> **JOB**:
Convert all of the data below into a numbered list with one item per line, omitting blank lines and the pictures.
::::::
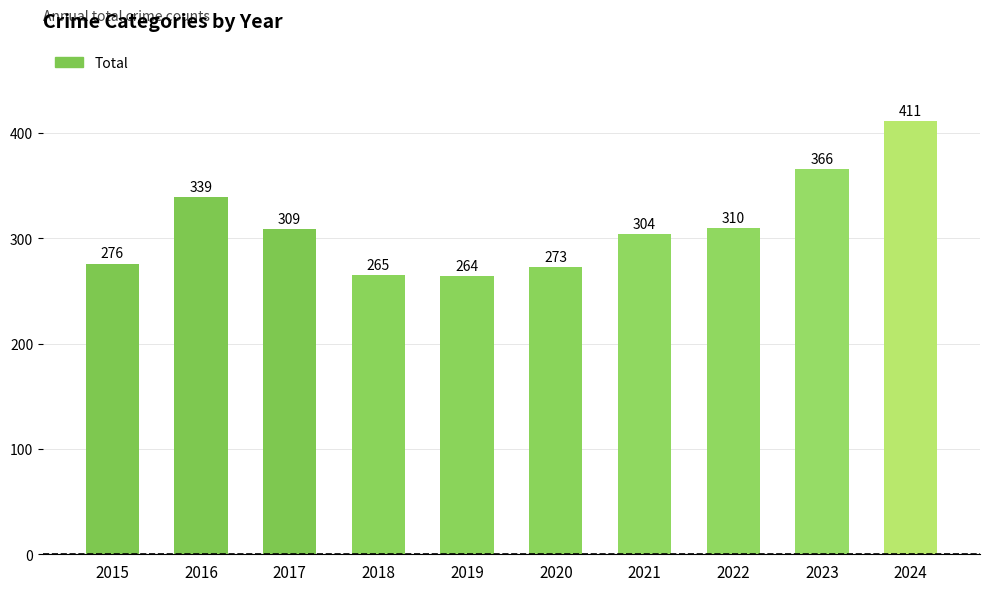

Rank the categories by value from lowest to highest.

2019, 2018, 2020, 2015, 2021, 2017, 2022, 2016, 2023, 2024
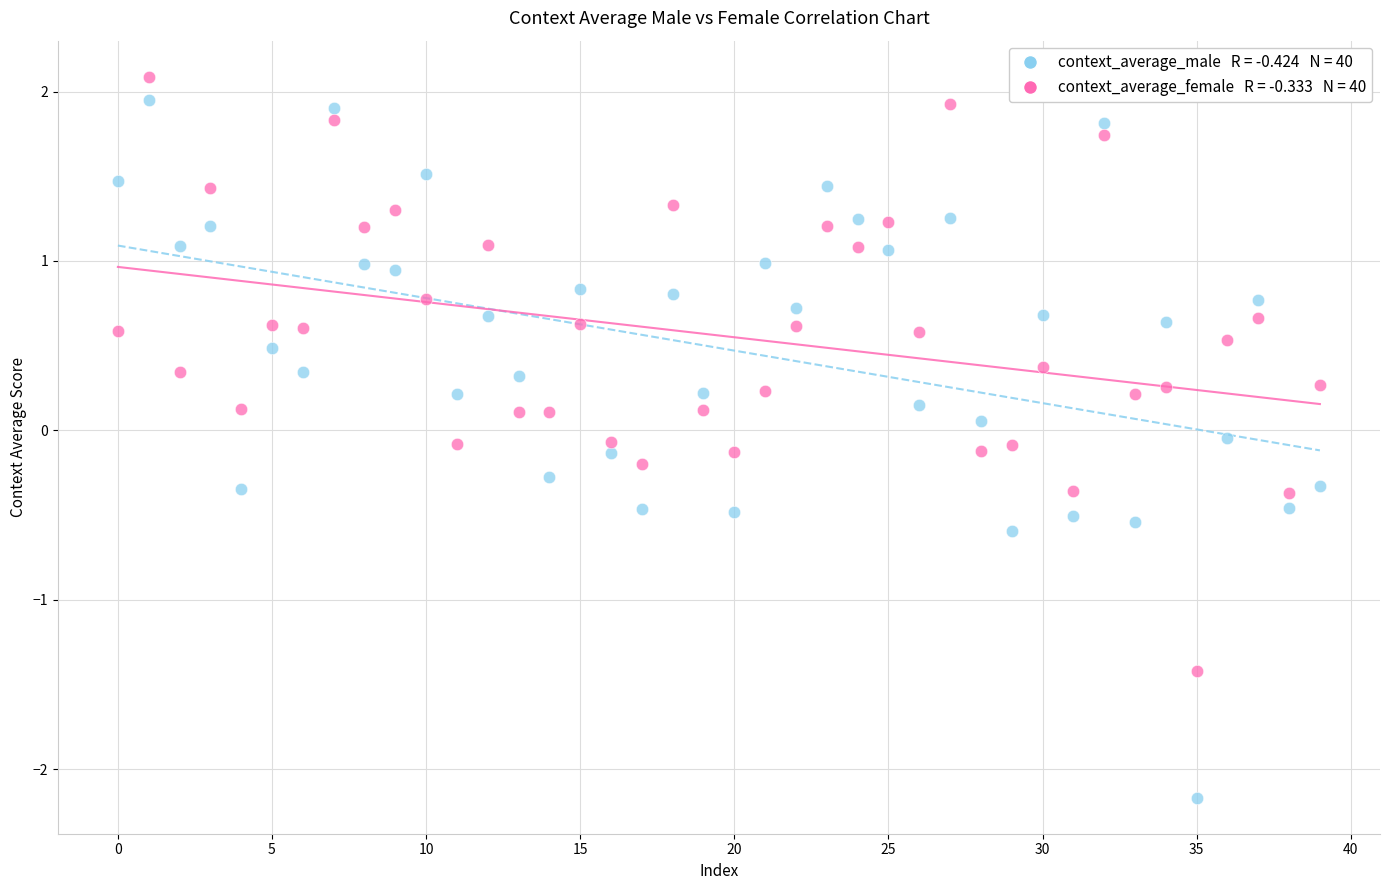

Count the number of points in this scatter plot.

80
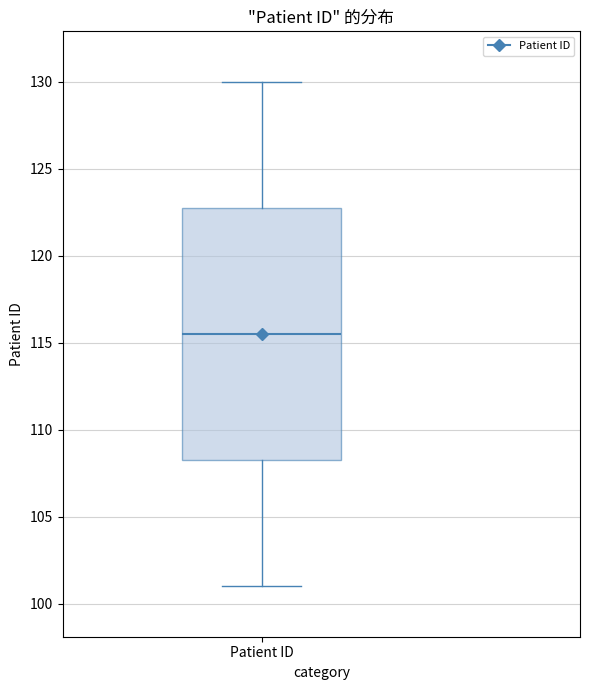

Read this box plot against the y-axis: the position of the median line, the range covered by the box, and the ends of both whiskers. The values are not printed on the chart, so give them approximately, as read against the axis.

median 115.5, box 108.5 to 123.0, whiskers 101.0 to 130.0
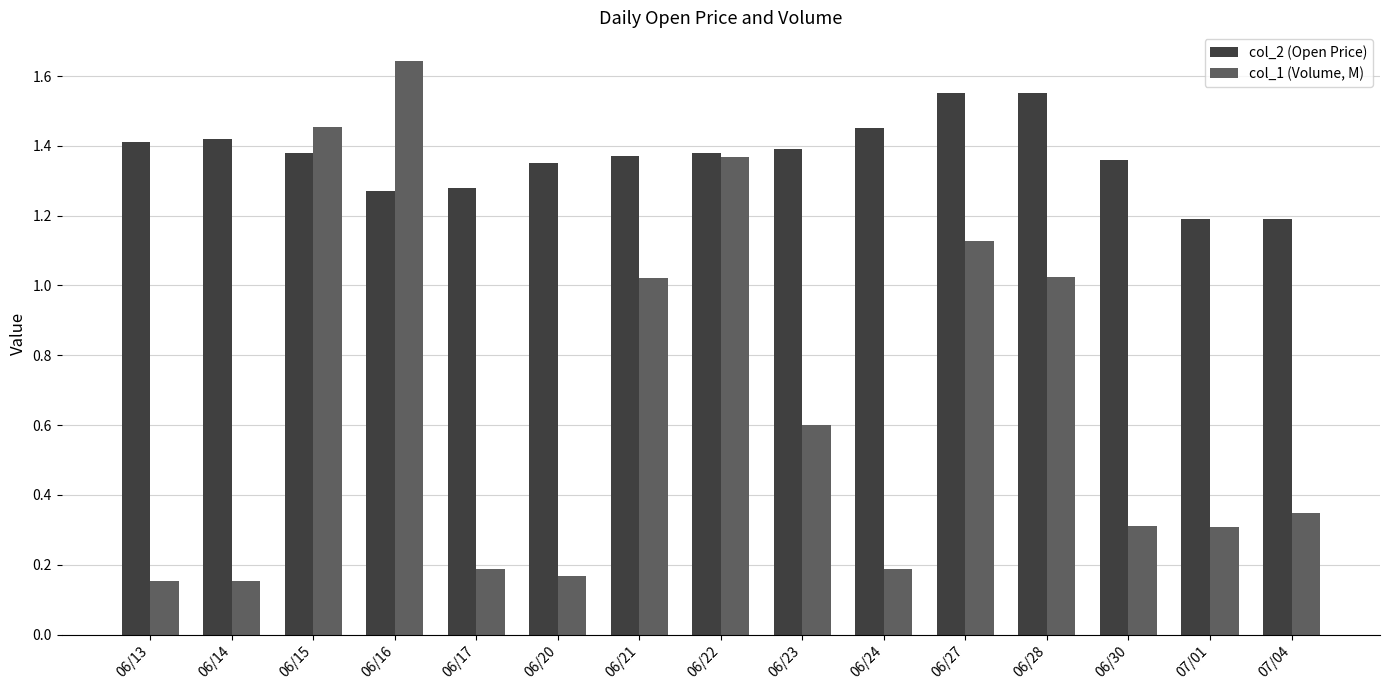

Which series has the largest total across all categories?

col_2 (Open Price)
::::::
> **FINISHED TASK**:
1. Rank the categories by value from lowest to highest.
2. 2019, 2018, 2020, 2015, 2021, 2017, 2022, 2016, 2023, 2024
3. Count the number of points in this scatter plot.
4. 80
5. Read this box plot against the y-axis: the position of the median line, the range covered by the box, and the ends of both whiskers. The values are not printed on the chart, so give them approximately, as read against the axis.
6. median 115.5, box 108.5 to 123.0, whiskers 101.0 to 130.0
7. Which series has the largest total across all categories?
8. col_2 (Open Price)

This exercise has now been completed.